Seven small earthquakes off the coast of Oregon caused no damage, but they are a reminder of the seismic potential of the faults underneath Oregon and potential for significant damage to tens of thousands of homes, according to retrofit experts.
Seismic risk is greatest on the West Coast: California lies on the San Andreas fault, and Western Oregon and Portland on the volatile Cascadia Subduction Zone, which experiences a major earthquake every few hundred years. The last major earthquake along the Subduction Zone was in the year 1700.
While public health experts wisely counsel about the need to have an emergency preparedness kit, home retrofit experts are clear on the benefits of relatively simple and affordable home seismic upgrades. Usually costing just a few thousand dollars, a seismic retrofit can mean one’s home is left standing and connected to its foundation, rather than being a total loss that must be torn down and abandoned post-quake.
“Seismic upgrades provide a proven way to ‘harden’ a home and give it stability during the violent shaking of an earthquake,” said Stephanie Swanson, Enhabit’s vice president of communications. “The retrofit is relatively affordable and gives families peace of mind that home will be safer and less damaged.”
For example, the city of Portland has about 105,000 older, unreinforced homes that are particularly vulnerable to major damage during an earthquake. Tens of thousands of homes across the state are also vulnerable. Reinforcing and upgrading a home includes bolting the house to its foundation, reinforcing the ‘cripple wall’ (the short wall between the first floor and the foundation), and shoring up the posts and beams that bear weight under a home. Enhabit, the state’s largest home performance provider, now provides seismic retrofits through qualified contractors as part of its services.

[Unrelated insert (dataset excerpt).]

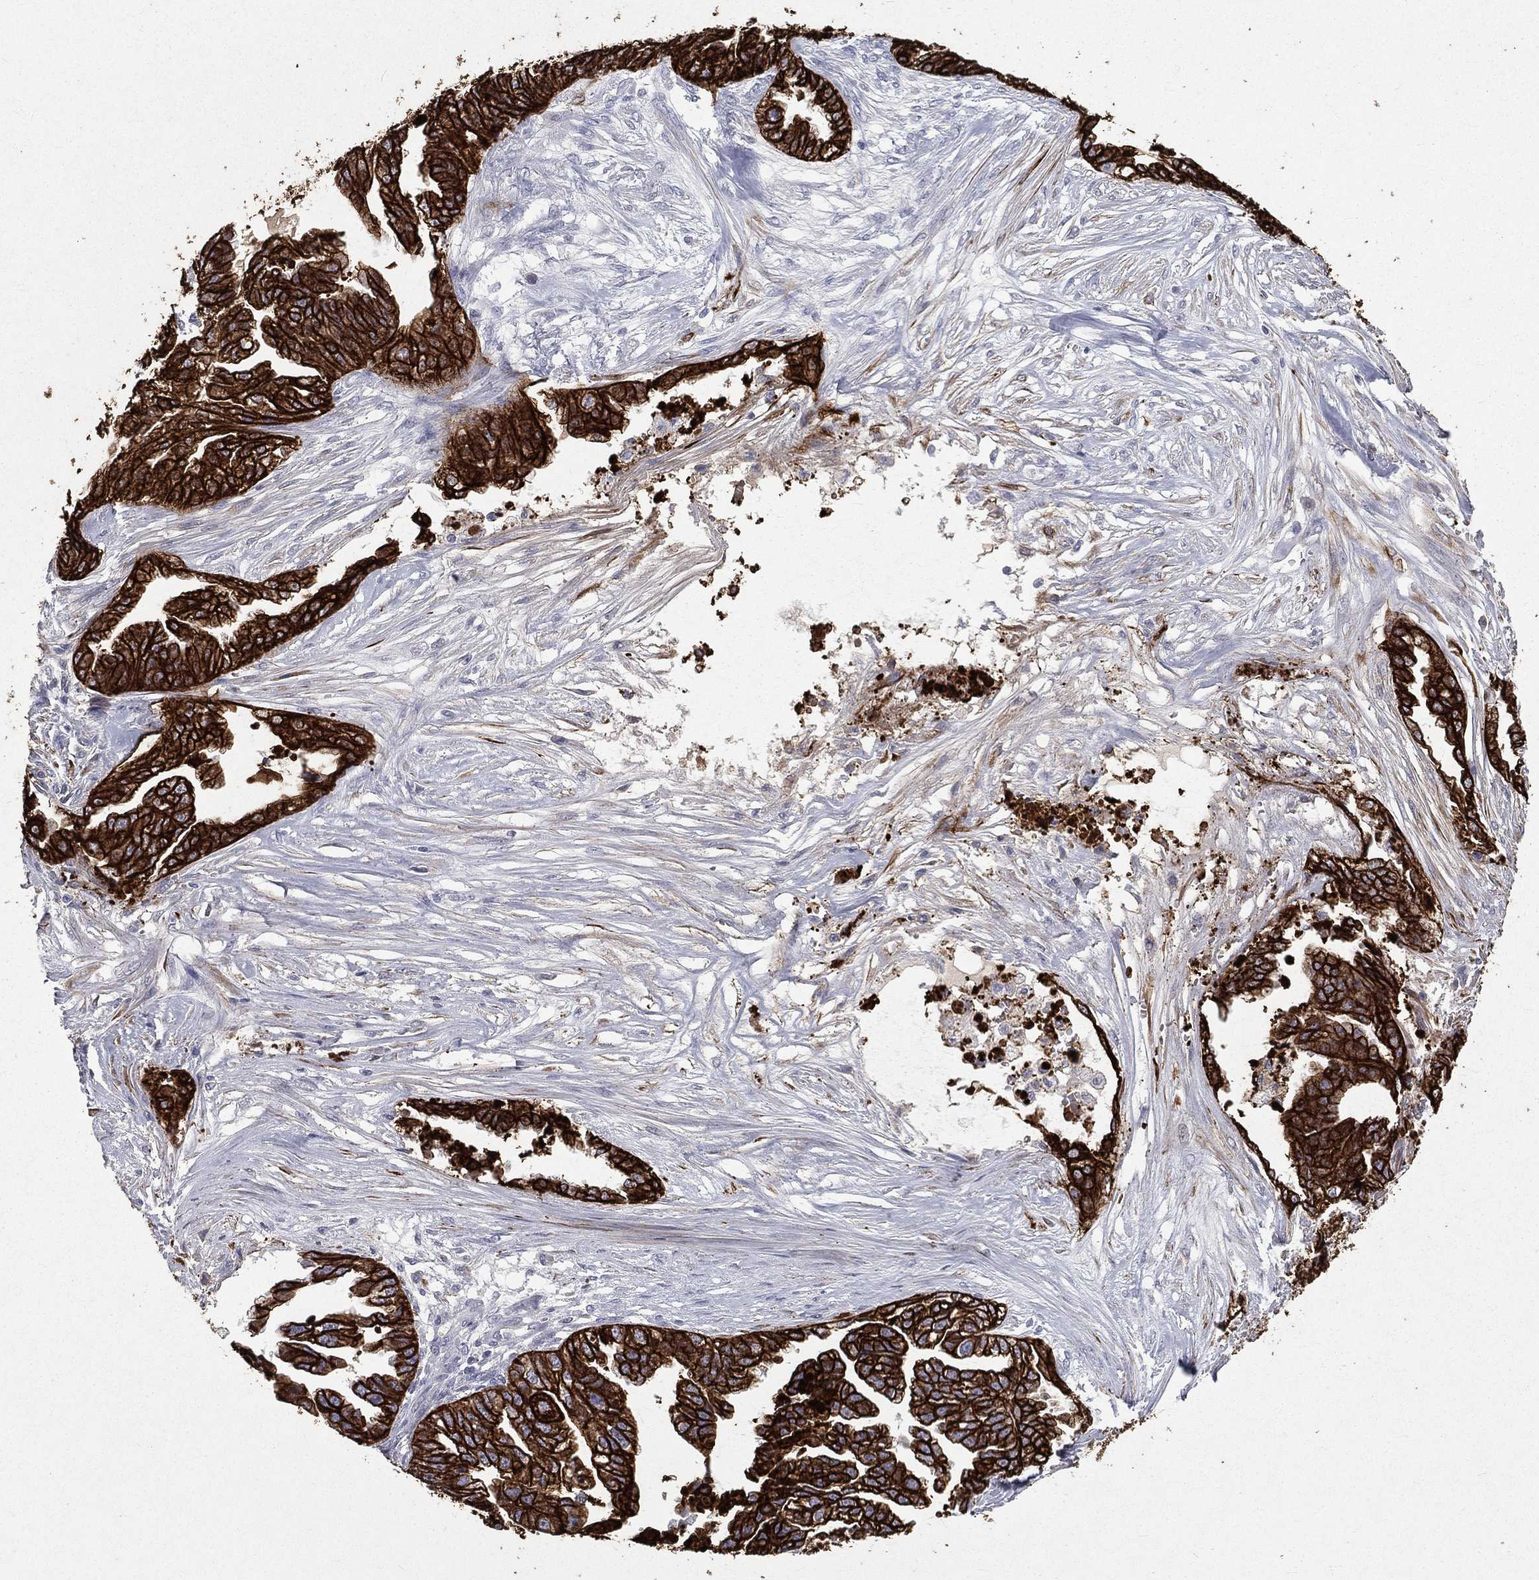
{"staining": {"intensity": "strong", "quantity": ">75%", "location": "cytoplasmic/membranous"}, "tissue": "ovarian cancer", "cell_type": "Tumor cells", "image_type": "cancer", "snomed": [{"axis": "morphology", "description": "Cystadenocarcinoma, serous, NOS"}, {"axis": "topography", "description": "Ovary"}], "caption": "Serous cystadenocarcinoma (ovarian) was stained to show a protein in brown. There is high levels of strong cytoplasmic/membranous staining in about >75% of tumor cells.", "gene": "KRT7", "patient": {"sex": "female", "age": 58}}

A typical seismic retrofit costs is around $6,000 to $8,000, work that can be easily financed through the nonprofit’s financing partners who offer low-interest loans to homeowners. Additionally, homeowners find that coupling a seismic upgrade with weatherization provides additional benefits, since that work also happens in the walls and wires of a home and can be done conveniently while a seismic upgrade is taking place.
“This is an investment in safety that will pay back in a big way should we experience a major—or even a relatively minor—earthquake. If a home is knocked off its foundation, it’s not only unsafe, it’s generally considered a total loss,” said Swanson.